Celebran fiesta de Nuestra Señora de Altagracia

ROCHESTER — Las frígidas temperaturas y los vientos helados el 21 de marzo no hacían pensar en el clima tropical de la República Dominicana.

Pero unas 200 personas desafiaron el frío para celebrar la fiesta de Nuestra Señora de la Altagracia, la protectora de la nación caribeña, en la Iglesia San Miguel. Entre los presentes se hallaba Anastasio García-Girón, que ha asistido a esta Misa especial por diez años.

"Para mí, es muy importante" honrar a María en esta fiesta, dijo García Girón, durante la reunión que tuvo lugar después de la Misa. Restaurantes locales, entre ellos El Edén y 3 Latino, donaron comida para la celebración anual.

El llevó a sus tres hijos, y su hija Ariana, que tiene 7 años, fue una de las tres niñas que llevaron rosas para colocarlas delante de la imagen de Altagracia que estaba colocada enfrente del altar, donde también estaba colocada la bandera dominicana.

"Desde pequeño, mi mamá me hablaba de la Virgen. … que era como una luz que me alumbraría el camino; y seguí sus pasos", añadió García-Girón, que se mudó a Rochester en 1995. "Y todo me ha salido muy bien".

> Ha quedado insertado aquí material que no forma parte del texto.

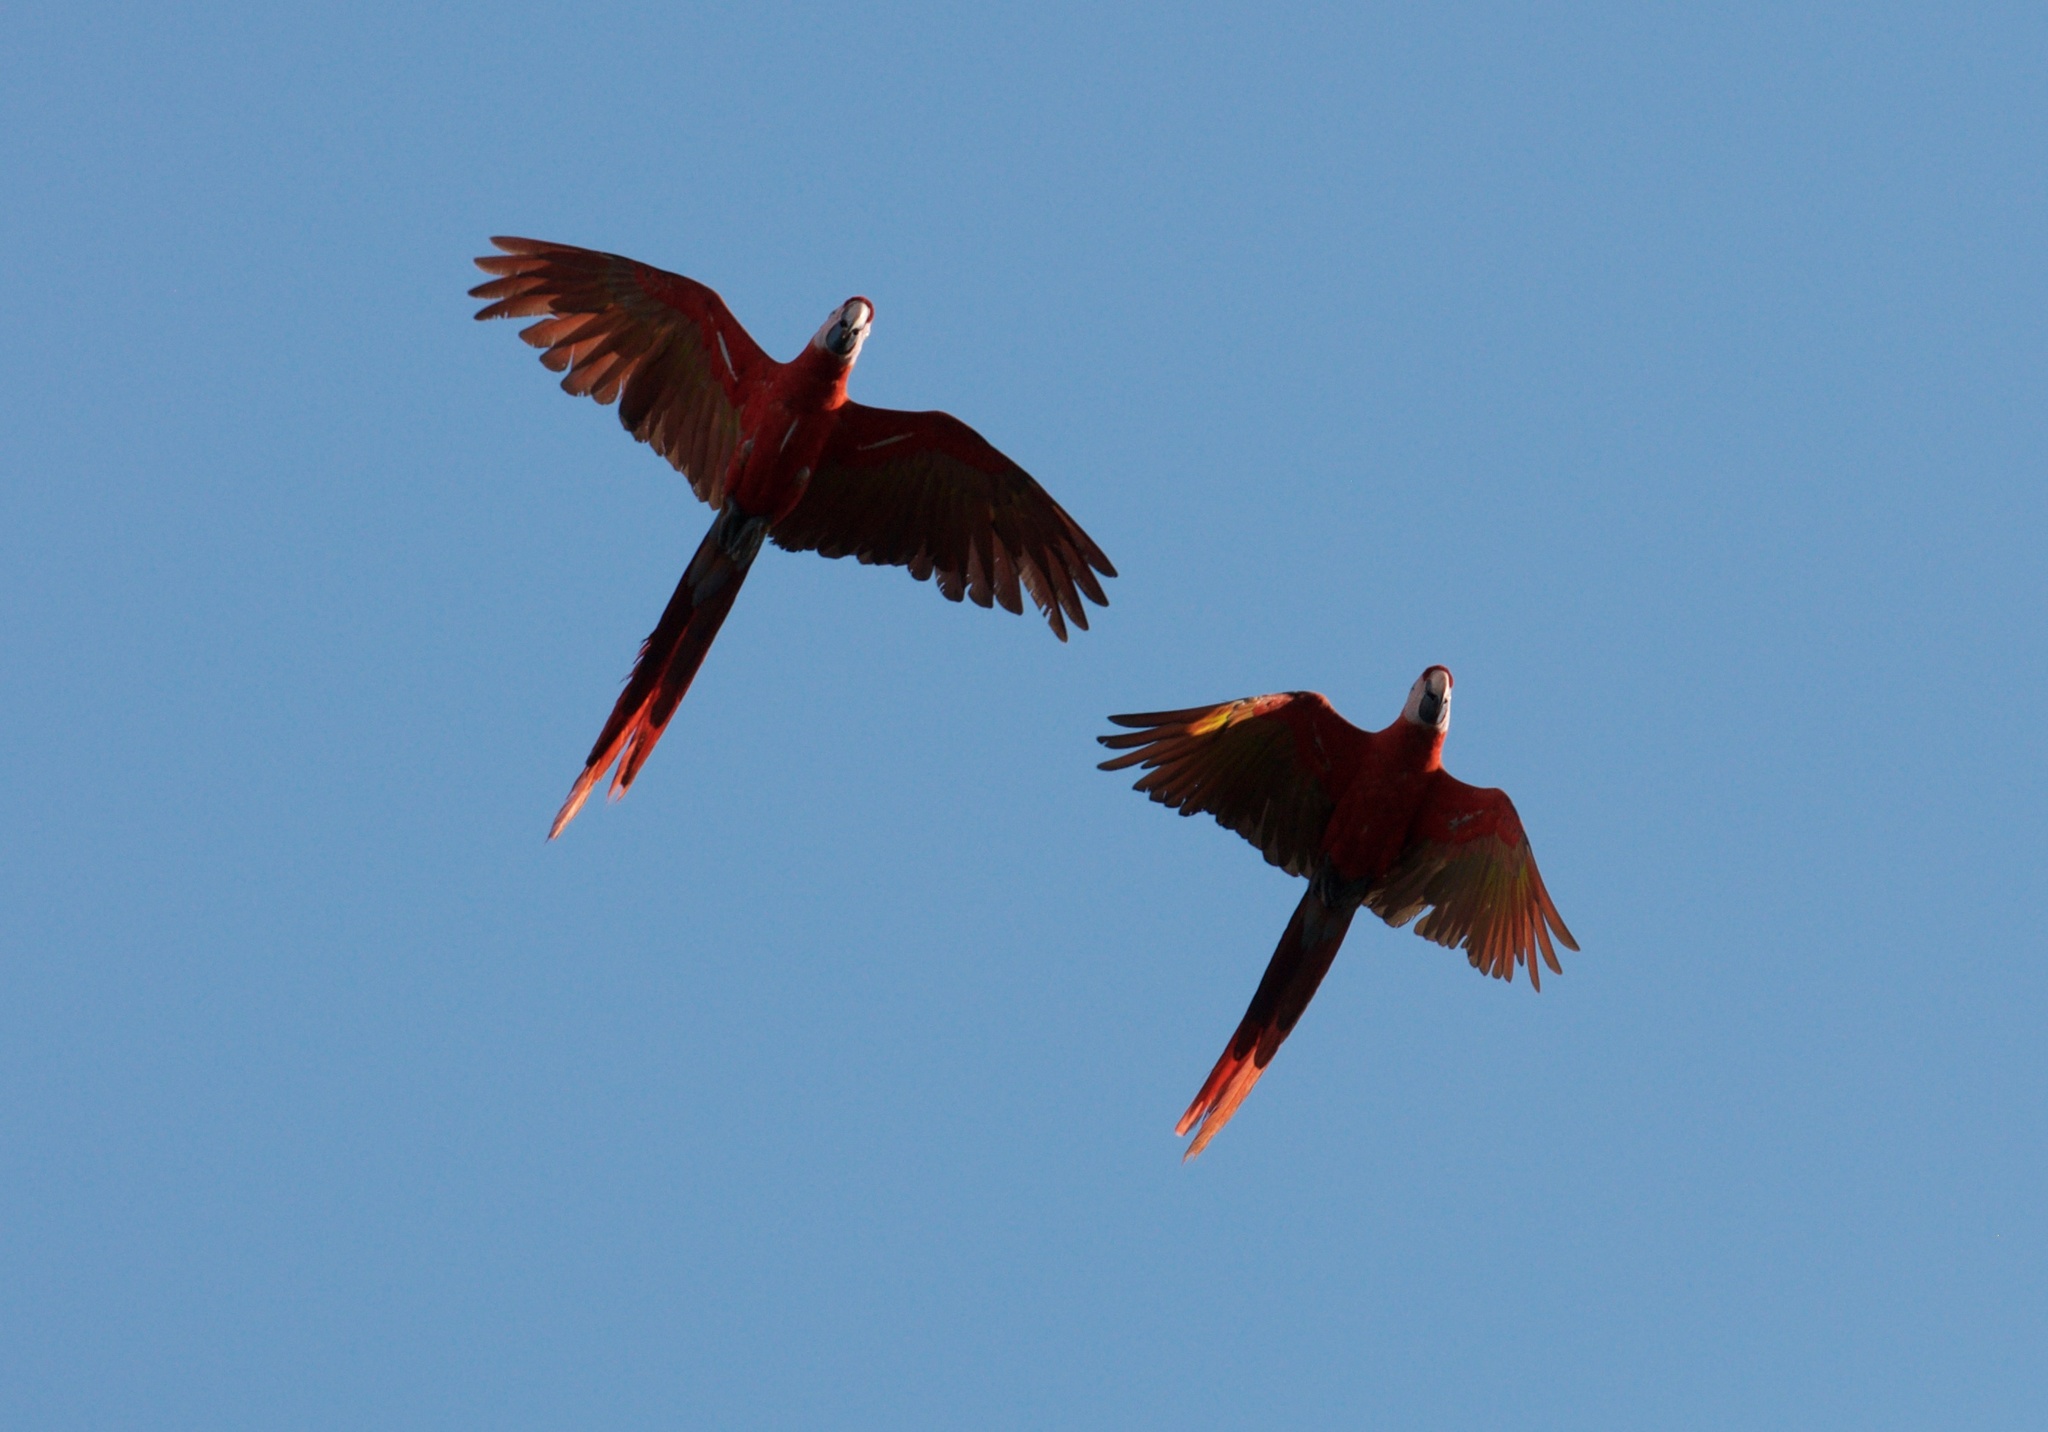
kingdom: Animalia
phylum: Chordata
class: Aves
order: Psittaciformes
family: Psittacidae
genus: Ara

Durante su homilía, el Diácono Bienvenido DeJesús explicó que los dominicanos honran a la Virgen bajo dos advocaciones: Nuestra Señora de la Merced, el 24 de septiembre y Nuestra Señora de la Altagracia, que es más conocida.

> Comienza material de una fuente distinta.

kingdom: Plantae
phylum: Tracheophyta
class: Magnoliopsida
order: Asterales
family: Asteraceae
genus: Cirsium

Una basílica en su honor se alza cerca del árbol en Higüey, donde se cree que su imagen apareció por primera vez en 1502, explicó el Diácono DeJesús. Ese fue el mismo año en el que dos hermanos venidos de España trajeron una imagen de la Altagracia a la República Dominicana, dijo él, y desde entonces se le han atribuido muchos milagros a la Virgen.

Según Alexis Guerrero, que es de Higüey, la gente viaja hasta la basílica desde todo el país para honrar a María por escuchar sus plegarias, y le traen todo tipo de dones, hasta vacas, en acción de gracias.

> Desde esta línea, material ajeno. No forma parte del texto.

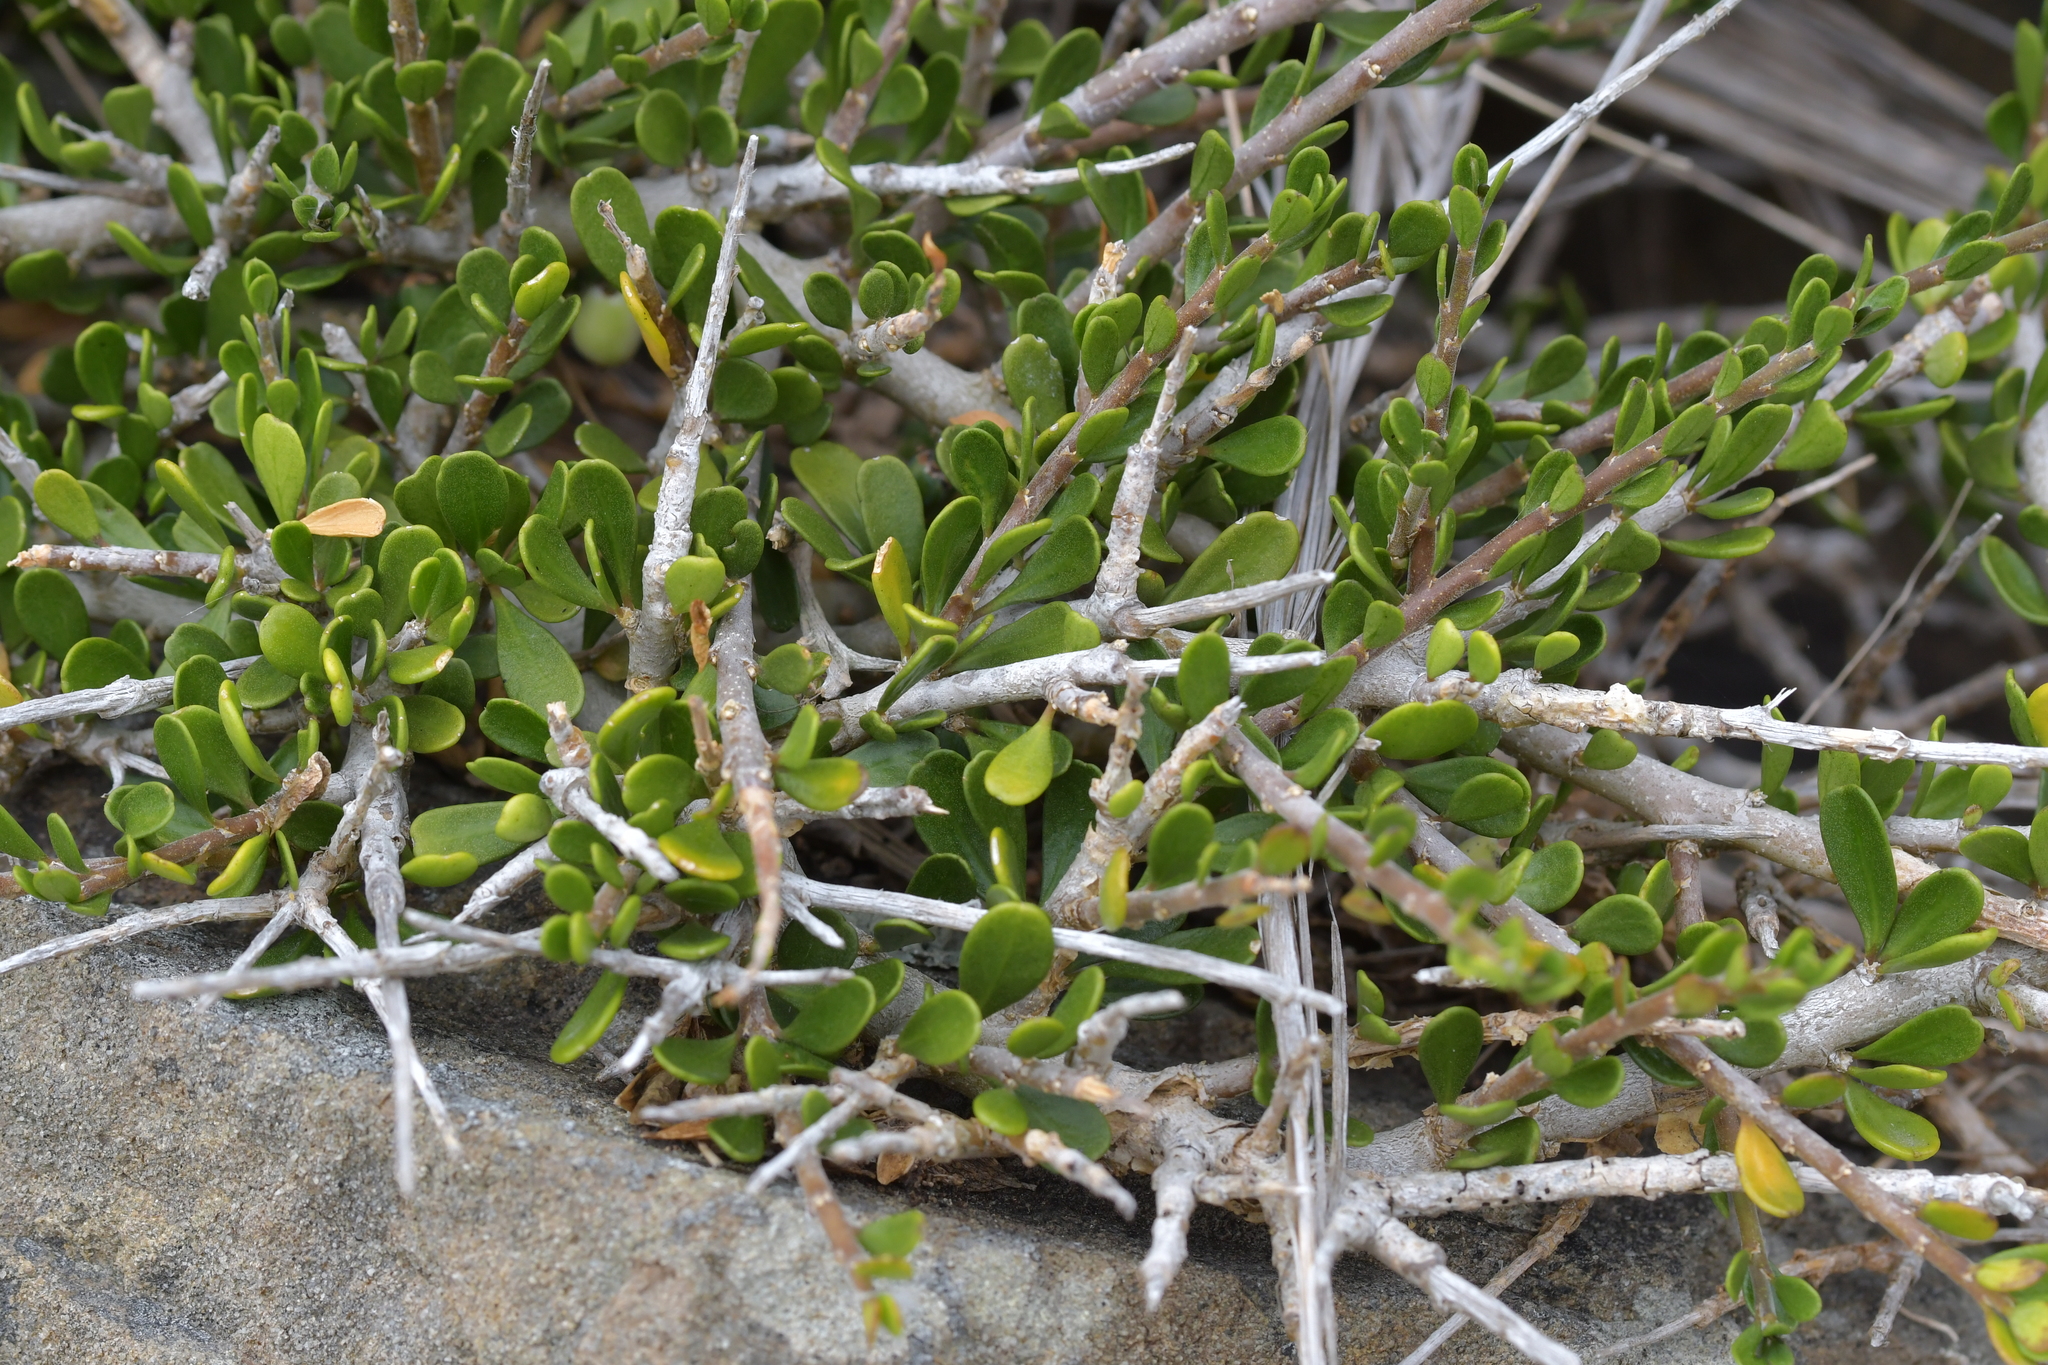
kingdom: Plantae
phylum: Tracheophyta
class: Magnoliopsida
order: Malpighiales
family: Violaceae
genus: Melicytus
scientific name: Melicytus crassifolius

"Desde todo, la gente comienza a celebrar… y compartir", añadió él

Un milagro muy conocido asocia a Ntra. Sra. de Altagracia con la historia de una petición que hizo un comerciante rico para su hija, dijo el Diácono DeJesús. Cuando el padre se preparaba para hacer un viaje a Santo Domingo, la hija le pidió que le trajera una imagen de la Virgen de Altagracia que ella había visto en un sueño. El padre no pudo encontrar la imagen en ninguna parte, pero cuando se quedó en la casa de un amigo en Higüey, se encontró con un anciano que tenía una larga barba y que sacó la imagen de un saco y se la dio. Al día siguiente el anciano desapareció.

"Esa imagen representa el nacimiento de Jesús en el pesebre de Belén, dijo el Diácono DeJesús.

La imagen es importante para todos los cristianos, no solo para los dominicanos, ni solo para los católicos, que deben recordar que la Virgen María es la madre de todos, añadió él.

"Cada uno de nosotros somos herederos de Dios nuestro padre", dijo DeJesús. "María tiene un papel muy importante en ese destino. No es una casualidad que los países latinos tienen tanta devoción a la virgen".

El le pidió a todos los presentes que hicieran la promesa de traer un amigo a la celebración del año que viene para mantener viva esta tradición tan importante para los dominicanos y otros latinos en su nuevo país.

"Le enseño como llegar aquí", dijo él. "Todavía tiene sus brazos abiertos".